1,000 staff involved in clean-up operation
The well is leaking crude at a rate of 12,000 to 19,000 barrels a day despite a number of attempts by BP to cap it, polluting wildlife refuges in Louisiana, barrier islands in Mississippi and Alabama and some of Florida’s famous beaches.
While officials in a command centre in BP’s US headquarters in Houston work on halting the subsea flow of oil, an even bigger team near Houma, Louisiana, deals with the spill on the water’s surface and the shoreline cleanup operations for Louisiana, the state hardest hit by the spill.
Other BP command centres in Mississippi, Alabama and Florida manage the shoreline response in those states.

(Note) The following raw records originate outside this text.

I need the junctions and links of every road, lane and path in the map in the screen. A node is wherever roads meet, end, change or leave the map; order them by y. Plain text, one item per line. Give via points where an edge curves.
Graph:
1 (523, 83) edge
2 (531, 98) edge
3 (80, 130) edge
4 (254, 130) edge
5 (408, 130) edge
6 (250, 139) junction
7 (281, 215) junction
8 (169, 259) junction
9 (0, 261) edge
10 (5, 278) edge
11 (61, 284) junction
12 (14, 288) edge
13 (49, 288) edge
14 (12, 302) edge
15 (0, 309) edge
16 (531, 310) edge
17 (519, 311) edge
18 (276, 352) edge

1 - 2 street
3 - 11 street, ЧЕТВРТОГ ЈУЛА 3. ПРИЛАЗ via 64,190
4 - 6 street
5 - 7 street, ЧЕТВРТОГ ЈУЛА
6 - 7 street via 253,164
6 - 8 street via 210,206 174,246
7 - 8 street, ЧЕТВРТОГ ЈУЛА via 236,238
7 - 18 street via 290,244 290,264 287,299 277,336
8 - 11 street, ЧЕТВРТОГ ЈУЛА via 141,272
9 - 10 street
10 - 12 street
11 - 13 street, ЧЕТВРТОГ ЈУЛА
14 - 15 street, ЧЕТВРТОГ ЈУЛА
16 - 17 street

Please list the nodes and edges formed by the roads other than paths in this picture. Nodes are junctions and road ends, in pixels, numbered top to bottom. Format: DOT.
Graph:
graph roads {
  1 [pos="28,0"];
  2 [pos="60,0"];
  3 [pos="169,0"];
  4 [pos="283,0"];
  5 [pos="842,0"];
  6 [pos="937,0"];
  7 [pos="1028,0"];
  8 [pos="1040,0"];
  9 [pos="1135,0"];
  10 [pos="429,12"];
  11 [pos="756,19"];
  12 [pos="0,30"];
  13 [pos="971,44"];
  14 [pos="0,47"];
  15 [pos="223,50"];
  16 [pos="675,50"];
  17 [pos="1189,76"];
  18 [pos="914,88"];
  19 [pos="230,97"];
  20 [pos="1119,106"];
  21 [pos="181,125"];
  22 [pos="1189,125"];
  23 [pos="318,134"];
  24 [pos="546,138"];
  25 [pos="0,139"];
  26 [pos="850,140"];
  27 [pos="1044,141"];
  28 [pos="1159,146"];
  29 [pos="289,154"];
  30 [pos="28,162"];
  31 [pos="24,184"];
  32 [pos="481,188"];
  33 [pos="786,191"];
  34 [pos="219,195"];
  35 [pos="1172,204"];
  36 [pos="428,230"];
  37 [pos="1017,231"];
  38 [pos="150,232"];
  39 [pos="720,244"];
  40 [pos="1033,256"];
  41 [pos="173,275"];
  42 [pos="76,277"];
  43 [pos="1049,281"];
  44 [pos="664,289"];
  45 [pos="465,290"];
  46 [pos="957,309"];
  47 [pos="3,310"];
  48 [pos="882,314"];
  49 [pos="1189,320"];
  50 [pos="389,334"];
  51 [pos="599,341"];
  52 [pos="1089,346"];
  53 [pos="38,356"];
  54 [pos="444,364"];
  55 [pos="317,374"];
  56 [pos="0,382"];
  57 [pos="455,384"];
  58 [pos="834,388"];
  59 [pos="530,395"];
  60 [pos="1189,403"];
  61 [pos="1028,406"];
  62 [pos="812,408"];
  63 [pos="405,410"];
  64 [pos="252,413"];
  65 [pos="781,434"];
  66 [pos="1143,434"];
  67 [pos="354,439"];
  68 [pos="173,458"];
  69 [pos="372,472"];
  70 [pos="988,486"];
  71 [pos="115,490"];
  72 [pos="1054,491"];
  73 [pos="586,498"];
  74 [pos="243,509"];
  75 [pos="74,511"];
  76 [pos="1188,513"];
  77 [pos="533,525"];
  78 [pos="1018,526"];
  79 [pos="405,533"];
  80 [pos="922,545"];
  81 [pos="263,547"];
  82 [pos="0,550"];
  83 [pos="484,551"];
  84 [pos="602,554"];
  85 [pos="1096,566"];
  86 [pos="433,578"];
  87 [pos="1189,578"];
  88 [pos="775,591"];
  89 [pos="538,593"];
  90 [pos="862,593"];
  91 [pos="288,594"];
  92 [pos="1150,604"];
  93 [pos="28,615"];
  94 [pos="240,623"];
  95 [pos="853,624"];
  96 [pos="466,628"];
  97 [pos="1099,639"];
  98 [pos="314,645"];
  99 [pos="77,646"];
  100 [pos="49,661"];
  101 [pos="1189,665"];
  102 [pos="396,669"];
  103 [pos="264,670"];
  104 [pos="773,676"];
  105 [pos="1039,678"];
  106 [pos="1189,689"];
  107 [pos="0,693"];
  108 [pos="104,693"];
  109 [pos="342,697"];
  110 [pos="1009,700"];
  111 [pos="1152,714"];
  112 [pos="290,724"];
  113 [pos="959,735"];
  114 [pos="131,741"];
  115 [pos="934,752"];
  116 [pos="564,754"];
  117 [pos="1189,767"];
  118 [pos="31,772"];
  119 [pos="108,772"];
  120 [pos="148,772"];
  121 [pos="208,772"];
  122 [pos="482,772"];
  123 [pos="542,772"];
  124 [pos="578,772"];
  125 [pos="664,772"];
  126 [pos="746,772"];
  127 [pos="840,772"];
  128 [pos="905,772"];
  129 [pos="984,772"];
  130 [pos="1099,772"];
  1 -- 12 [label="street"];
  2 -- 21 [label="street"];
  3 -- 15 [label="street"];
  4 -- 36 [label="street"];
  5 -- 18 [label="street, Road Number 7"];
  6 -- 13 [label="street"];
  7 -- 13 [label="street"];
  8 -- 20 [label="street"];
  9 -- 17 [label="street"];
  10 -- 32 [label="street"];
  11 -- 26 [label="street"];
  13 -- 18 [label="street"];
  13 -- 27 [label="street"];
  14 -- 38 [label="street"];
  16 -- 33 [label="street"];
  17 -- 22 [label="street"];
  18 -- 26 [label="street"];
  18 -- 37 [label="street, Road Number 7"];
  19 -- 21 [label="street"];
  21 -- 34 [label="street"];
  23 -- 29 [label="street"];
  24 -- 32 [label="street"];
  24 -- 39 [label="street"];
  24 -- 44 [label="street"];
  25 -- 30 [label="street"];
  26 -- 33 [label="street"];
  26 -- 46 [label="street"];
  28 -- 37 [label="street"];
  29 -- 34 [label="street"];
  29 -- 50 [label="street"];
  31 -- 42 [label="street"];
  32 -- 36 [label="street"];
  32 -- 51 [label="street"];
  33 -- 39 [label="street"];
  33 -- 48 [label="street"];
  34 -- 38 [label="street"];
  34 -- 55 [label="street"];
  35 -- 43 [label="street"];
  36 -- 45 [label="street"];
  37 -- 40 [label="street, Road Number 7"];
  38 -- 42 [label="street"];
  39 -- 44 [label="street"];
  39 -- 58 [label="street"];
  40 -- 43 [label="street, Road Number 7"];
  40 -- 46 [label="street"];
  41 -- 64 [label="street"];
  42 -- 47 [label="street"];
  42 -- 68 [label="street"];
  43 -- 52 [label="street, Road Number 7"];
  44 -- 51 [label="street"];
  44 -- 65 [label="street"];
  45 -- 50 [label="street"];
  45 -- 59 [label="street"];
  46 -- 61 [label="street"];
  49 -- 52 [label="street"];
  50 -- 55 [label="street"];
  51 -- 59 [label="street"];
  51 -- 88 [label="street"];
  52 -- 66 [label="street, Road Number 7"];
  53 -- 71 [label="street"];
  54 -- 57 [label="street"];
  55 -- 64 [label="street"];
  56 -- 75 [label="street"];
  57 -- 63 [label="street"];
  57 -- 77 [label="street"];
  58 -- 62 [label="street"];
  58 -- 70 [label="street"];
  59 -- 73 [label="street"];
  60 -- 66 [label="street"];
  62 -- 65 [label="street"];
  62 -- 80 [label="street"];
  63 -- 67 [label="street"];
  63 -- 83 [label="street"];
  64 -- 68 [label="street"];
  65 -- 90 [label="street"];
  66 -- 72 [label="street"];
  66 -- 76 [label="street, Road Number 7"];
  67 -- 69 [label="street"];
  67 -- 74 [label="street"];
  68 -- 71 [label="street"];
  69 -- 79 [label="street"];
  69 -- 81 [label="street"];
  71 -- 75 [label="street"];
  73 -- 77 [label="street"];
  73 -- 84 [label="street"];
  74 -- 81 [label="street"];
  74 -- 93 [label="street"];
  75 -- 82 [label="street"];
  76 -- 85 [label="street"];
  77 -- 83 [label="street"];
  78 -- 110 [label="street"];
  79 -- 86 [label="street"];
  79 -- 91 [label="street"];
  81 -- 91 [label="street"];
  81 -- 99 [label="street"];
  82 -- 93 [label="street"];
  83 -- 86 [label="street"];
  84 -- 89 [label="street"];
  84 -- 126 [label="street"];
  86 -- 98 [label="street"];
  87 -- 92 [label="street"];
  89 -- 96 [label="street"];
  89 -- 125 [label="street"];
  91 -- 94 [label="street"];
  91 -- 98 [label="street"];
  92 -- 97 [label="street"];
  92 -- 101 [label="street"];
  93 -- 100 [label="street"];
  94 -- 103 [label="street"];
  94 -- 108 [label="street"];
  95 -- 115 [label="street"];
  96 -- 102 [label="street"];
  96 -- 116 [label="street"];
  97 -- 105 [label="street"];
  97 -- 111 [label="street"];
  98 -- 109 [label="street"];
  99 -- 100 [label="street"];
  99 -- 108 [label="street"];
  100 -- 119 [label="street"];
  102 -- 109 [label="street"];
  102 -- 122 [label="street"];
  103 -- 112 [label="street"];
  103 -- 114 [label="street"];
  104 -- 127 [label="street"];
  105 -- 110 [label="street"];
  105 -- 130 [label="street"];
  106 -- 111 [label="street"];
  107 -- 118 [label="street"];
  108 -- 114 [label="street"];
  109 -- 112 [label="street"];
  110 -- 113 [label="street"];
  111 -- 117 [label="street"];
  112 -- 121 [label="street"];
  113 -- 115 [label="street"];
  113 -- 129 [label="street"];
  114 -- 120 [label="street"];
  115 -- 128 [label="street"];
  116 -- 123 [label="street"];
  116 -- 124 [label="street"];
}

Up to 1,000 people, including military personnel, BP officials and scientists, work at the centre in Houma in what is normally a BP training centre for offshore engineers. Operations are conducted in daylight.
Every hotel room in Houma and the surrounding area has been booked for an indefinite period to accommodate the workers.
A free dry-cleaning service has been added, while the building’s kitchen – which was designed to cook breakfast and lunch for 50 to 75 people – has been beefed up to turn out free meals 24 hours a day.
Some personnel work 14 days on, 14 days off, but others have much shorter breaks. Utsler has not had a day off since he flew down from Alaska 38 days ago.
Last week, BP placed a containment cap on the well in an attempt to capture the flowing oil at source and bring it to ships on the surface. But the company still faces public anger and mounting political pressure over its efforts.
The Houma command centre’s first priority is to keep the oil slick, which it refers to as “the blob”, off the shore by skimming, burning or capturing it with absorbent pads.
When it hits land, or affects wildlife, the relevant units kick into gear. The relative frequency of spills around US coastlines means the response effort has been able to draw from a rich seam of experience.
“I’ve worked on 50 to 60 oil spills since 1996, mostly in California,” said Michael Ziccardi, associate professor of clinical wildlife health at the University of California Davis.
Houston-based Rhonda Murgatroyd, a specialist in treating oiled birds, said: “I spend a lot of my time in Louisiana and Texas ... but on a much smaller scale.”
When it comes to cleaning up the shore itself, decades of oil spills have taught some counter-intuitive lessons, namely that doing nothing is sometimes the best thing – especially in marshlands – as cleanup efforts can do more damage than the oil itself.
In sensitive marshes on the Louisiana coast, oil suffocates grasses and traps pelicans. Blobs of tar the size of dinner plates dot the white sands of Alabama and the Florida Panhandle. Little seems amiss in Mississippi except for a lack of tourists.